Like a bird on a wire
like a drunk in a midnight choir
I have tried in my way
to be free

Leonard Cohen

Fallschirmspringen. Yoga. Snowboard – wann hat man das schon, etwas zum ersten mal zu tun. Als ich beschloss, dass der Spatzendraht Twitter das richtige Soziale Netzwerk für diesen Blog sei (und nicht die Klatschbase Facebook), betrat ich persönliches #Neuland. Meinen fünf Jahre alten Account hatte ich bisher nur zum sporadischen Lesen verwendet und ansonsten einfach mal die Klappe gehalten.

Anders als viele habe ich mich nie beschwert, auf Facebook zugemüllt zu werden. Vielleicht liegt es daran, dass ich wirklich nette, kluge und interessante Freunde habe. Oder daran, dass ich immer neugierig bin und mich königlich über kleine Dinge freuen kann. Ein Beitrag, der ich mich heute noch begeistert, ist das Video Thai Space Program, von einem fantastischen Raketenkarusell mit 10 m Durchmesser, das sich bei einem Dorffest in Thailand mit großem Hallo und noch größerer Rauchentwicklug hunderte Meter hoch in den Himmel schraubt. Und dann mit einem Fallschirm heruntersegelt! Was für eine erhabene, sinnfrei-sinnstiftende, spaßige Kulturleistung!

Sowas teilt man doch gern. Mein Essen, Bahnerlebnisse oder Familienmomente mit „allen“ Friends zu teilen, hat mich weniger interessiert.
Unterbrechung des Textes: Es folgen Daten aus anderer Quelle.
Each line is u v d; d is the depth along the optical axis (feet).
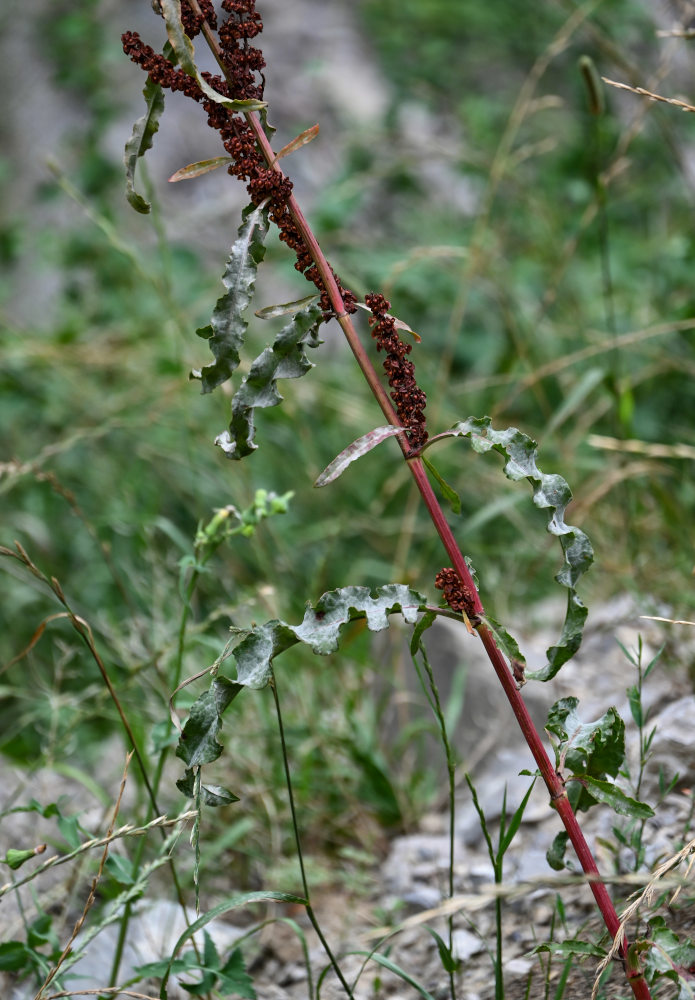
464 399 14.32
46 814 6.11
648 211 17.51
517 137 19.63
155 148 22.76
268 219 4.26
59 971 5.41
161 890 7.51
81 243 17.46
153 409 12.55
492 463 13.06
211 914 4.90
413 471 4.30
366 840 8.07
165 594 10.10
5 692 8.86
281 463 13.73
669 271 14.24
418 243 16.94
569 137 18.67
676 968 4.44
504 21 22.59
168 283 11.30
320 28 25.32
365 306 4.29
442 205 19.21
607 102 18.75
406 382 4.26
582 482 11.99
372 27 24.40
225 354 4.18
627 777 5.87
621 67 11.91
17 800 8.48
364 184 16.16
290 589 11.53
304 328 4.21
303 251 4.28
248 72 4.32
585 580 10.34
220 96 4.11
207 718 4.15
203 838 7.93
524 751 8.38
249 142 4.25
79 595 11.97
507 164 13.80
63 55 21.09
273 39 25.03
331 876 7.54
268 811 7.79
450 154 16.05
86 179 18.51
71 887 7.13
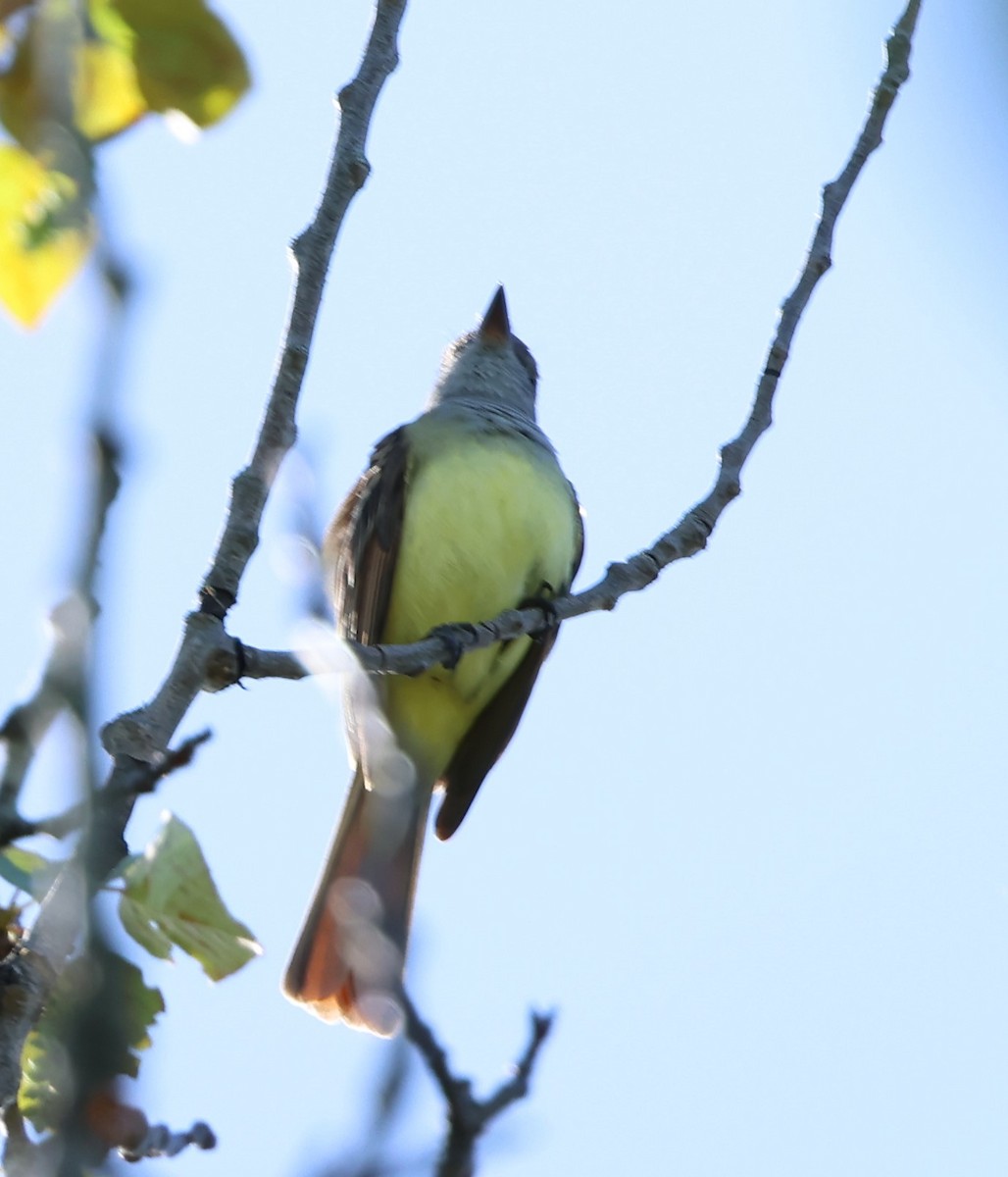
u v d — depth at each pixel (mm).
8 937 5320
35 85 5332
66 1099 3418
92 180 4586
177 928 5301
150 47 5945
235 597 5859
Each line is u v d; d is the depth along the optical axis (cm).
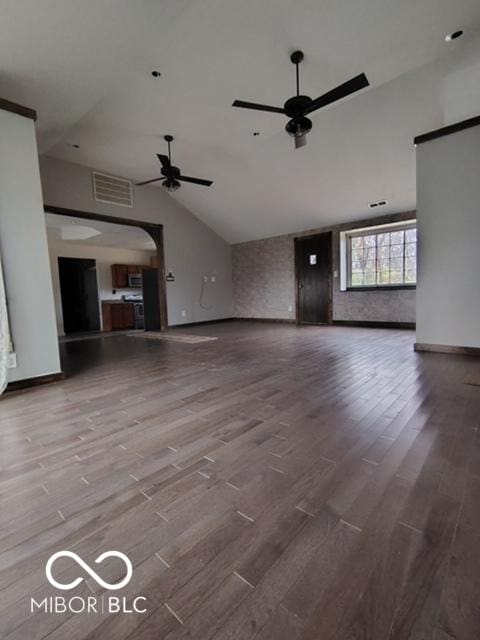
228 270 889
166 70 318
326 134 459
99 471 152
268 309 838
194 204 737
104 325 861
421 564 95
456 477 139
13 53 235
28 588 93
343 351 418
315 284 746
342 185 565
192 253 778
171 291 731
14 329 284
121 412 227
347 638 76
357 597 86
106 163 551
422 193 376
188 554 102
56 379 311
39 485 142
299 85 341
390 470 145
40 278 300
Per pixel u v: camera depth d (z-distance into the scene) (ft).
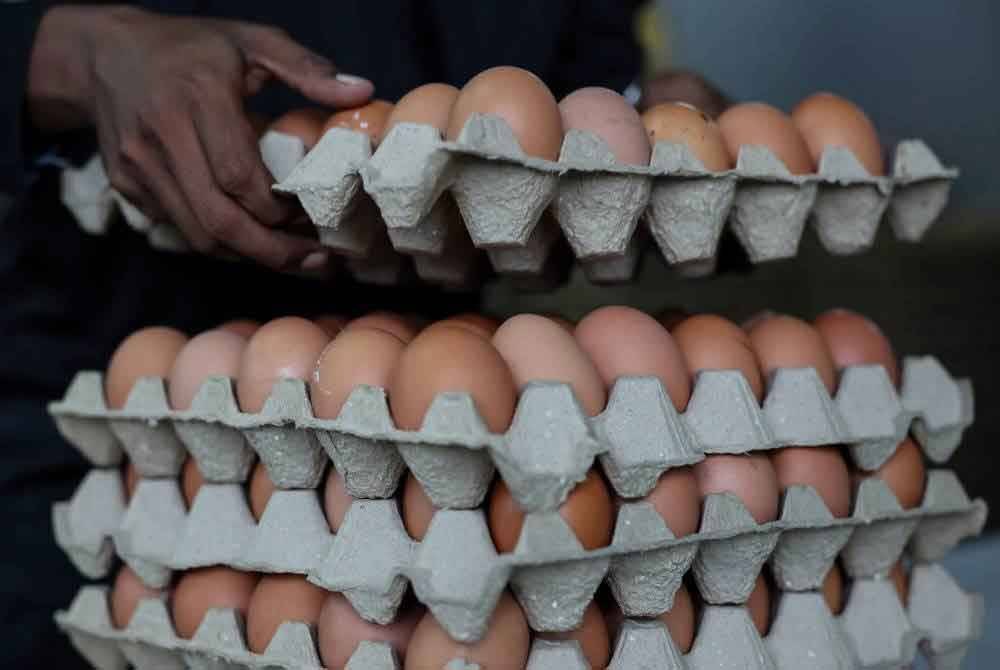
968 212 12.67
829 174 4.27
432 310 5.81
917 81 12.85
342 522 3.89
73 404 4.60
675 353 3.95
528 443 3.46
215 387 4.10
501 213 3.68
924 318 11.63
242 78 4.28
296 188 3.92
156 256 5.61
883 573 4.35
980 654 6.04
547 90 3.82
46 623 5.55
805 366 4.22
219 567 4.25
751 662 3.87
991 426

Beruflich muss man halt wissen, wie die Netzwerke funktionieren, und für meine Band etwas Promotion zu machen war immer Ehrensache. Doch jetzt kommt etwas ganz anderes.

Plötzlich war mir etwas wichtig (dieser Blog) und ich begann, auf Twitter Ambitionen zu entwickeln. Es ist überraschend schwierig, trotz (oder gerade wegen) „wichtiger“ Inhalte, Follower zu finden. Reichweite aufzubauen, in einer interessierten Gruppe, zu einem gut eingrenzbaren Thema. Also fängt man an zu testen: Was stößt auf Interesse, was wird geliked, was geteilt? Und schon beginnt der Algorithmus mich zu formen. Oder ist es die menschliche Psyche im Korsett der Maschine? Das kollektive Unbewusste, die Schwarmintelligenz, der Weltgeist?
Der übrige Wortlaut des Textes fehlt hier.